Task objective => Reproduce every line of text in the data below without any change and in the same order. Leave the pictures out of your answer.

=== Provided data ===

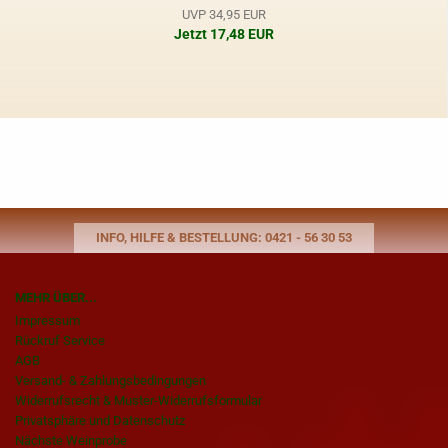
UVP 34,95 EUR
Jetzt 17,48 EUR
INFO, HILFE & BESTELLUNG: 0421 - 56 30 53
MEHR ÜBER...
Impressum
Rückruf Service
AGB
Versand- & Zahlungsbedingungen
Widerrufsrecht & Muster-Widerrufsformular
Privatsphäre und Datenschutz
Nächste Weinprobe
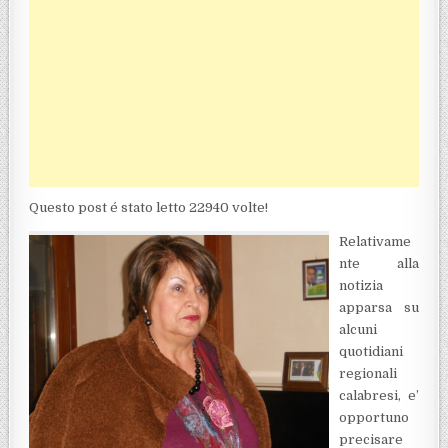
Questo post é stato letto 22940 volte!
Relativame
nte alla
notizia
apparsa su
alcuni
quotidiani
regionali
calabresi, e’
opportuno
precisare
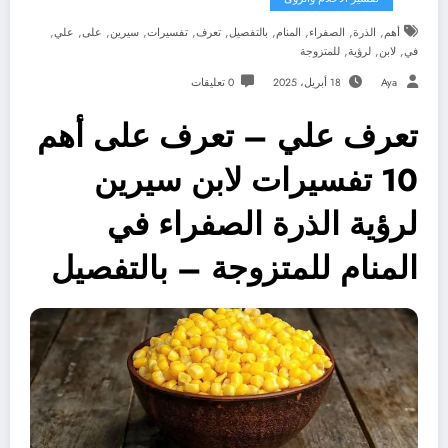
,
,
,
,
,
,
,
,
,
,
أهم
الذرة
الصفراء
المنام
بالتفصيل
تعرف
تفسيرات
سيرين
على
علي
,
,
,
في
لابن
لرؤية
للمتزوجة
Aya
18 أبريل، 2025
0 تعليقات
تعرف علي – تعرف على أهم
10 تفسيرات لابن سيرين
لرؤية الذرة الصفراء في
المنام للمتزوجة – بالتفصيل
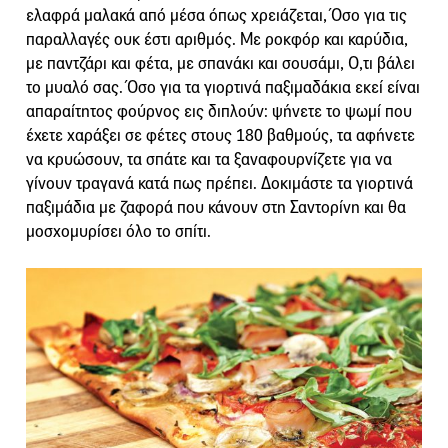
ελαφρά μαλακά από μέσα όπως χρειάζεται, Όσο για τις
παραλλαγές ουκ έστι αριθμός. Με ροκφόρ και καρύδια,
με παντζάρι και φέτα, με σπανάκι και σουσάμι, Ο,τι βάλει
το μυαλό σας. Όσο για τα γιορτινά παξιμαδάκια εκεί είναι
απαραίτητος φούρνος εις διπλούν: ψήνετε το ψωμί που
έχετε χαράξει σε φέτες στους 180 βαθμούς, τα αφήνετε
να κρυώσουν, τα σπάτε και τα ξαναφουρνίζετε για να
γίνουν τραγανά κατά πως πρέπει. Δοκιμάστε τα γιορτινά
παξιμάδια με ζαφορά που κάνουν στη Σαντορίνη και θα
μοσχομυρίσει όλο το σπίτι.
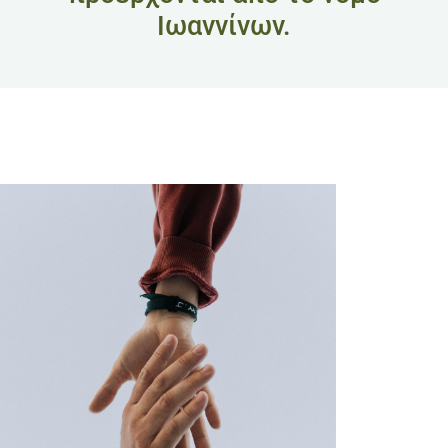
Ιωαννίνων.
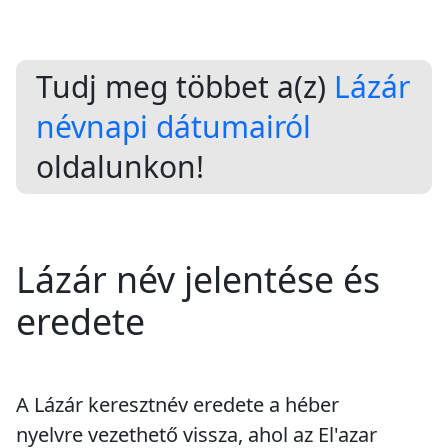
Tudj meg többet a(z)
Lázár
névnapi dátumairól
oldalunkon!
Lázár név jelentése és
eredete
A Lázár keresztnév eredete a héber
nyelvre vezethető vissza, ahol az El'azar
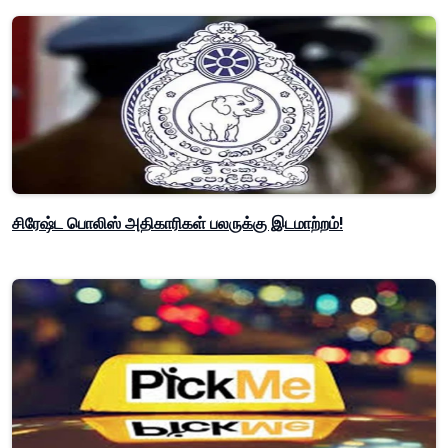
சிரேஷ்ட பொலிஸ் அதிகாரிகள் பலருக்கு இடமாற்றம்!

===

The answer =>
UVP 34,95 EUR
Jetzt 17,48 EUR
INFO, HILFE & BESTELLUNG: 0421 - 56 30 53
MEHR ÜBER...
Impressum
Rückruf Service
AGB
Versand- & Zahlungsbedingungen
Widerrufsrecht & Muster-Widerrufsformular
Privatsphäre und Datenschutz
Nächste Weinprobe
Questo post é stato letto 22940 volte!
Relativame
nte alla
notizia
apparsa su
alcuni
quotidiani
regionali
calabresi, e’
opportuno
precisare
,
,
,
,
,
,
,
,
,
,
أهم
الذرة
الصفراء
المنام
بالتفصيل
تعرف
تفسيرات
سيرين
على
علي
,
,
,
في
لابن
لرؤية
للمتزوجة
Aya
18 أبريل، 2025
0 تعليقات
تعرف علي – تعرف على أهم
10 تفسيرات لابن سيرين
لرؤية الذرة الصفراء في
المنام للمتزوجة – بالتفصيل
ελαφρά μαλακά από μέσα όπως χρειάζεται, Όσο για τις
παραλλαγές ουκ έστι αριθμός. Με ροκφόρ και καρύδια,
με παντζάρι και φέτα, με σπανάκι και σουσάμι, Ο,τι βάλει
το μυαλό σας. Όσο για τα γιορτινά παξιμαδάκια εκεί είναι
απαραίτητος φούρνος εις διπλούν: ψήνετε το ψωμί που
έχετε χαράξει σε φέτες στους 180 βαθμούς, τα αφήνετε
να κρυώσουν, τα σπάτε και τα ξαναφουρνίζετε για να
γίνουν τραγανά κατά πως πρέπει. Δοκιμάστε τα γιορτινά
παξιμάδια με ζαφορά που κάνουν στη Σαντορίνη και θα
μοσχομυρίσει όλο το σπίτι.
Ιωαννίνων.
Tudj meg többet a(z)
Lázár
névnapi dátumairól
oldalunkon!
Lázár név jelentése és
eredete
A Lázár keresztnév eredete a héber
nyelvre vezethető vissza, ahol az El'azar
சிரேஷ்ட பொலிஸ் அதிகாரிகள் பலருக்கு இடமாற்றம்!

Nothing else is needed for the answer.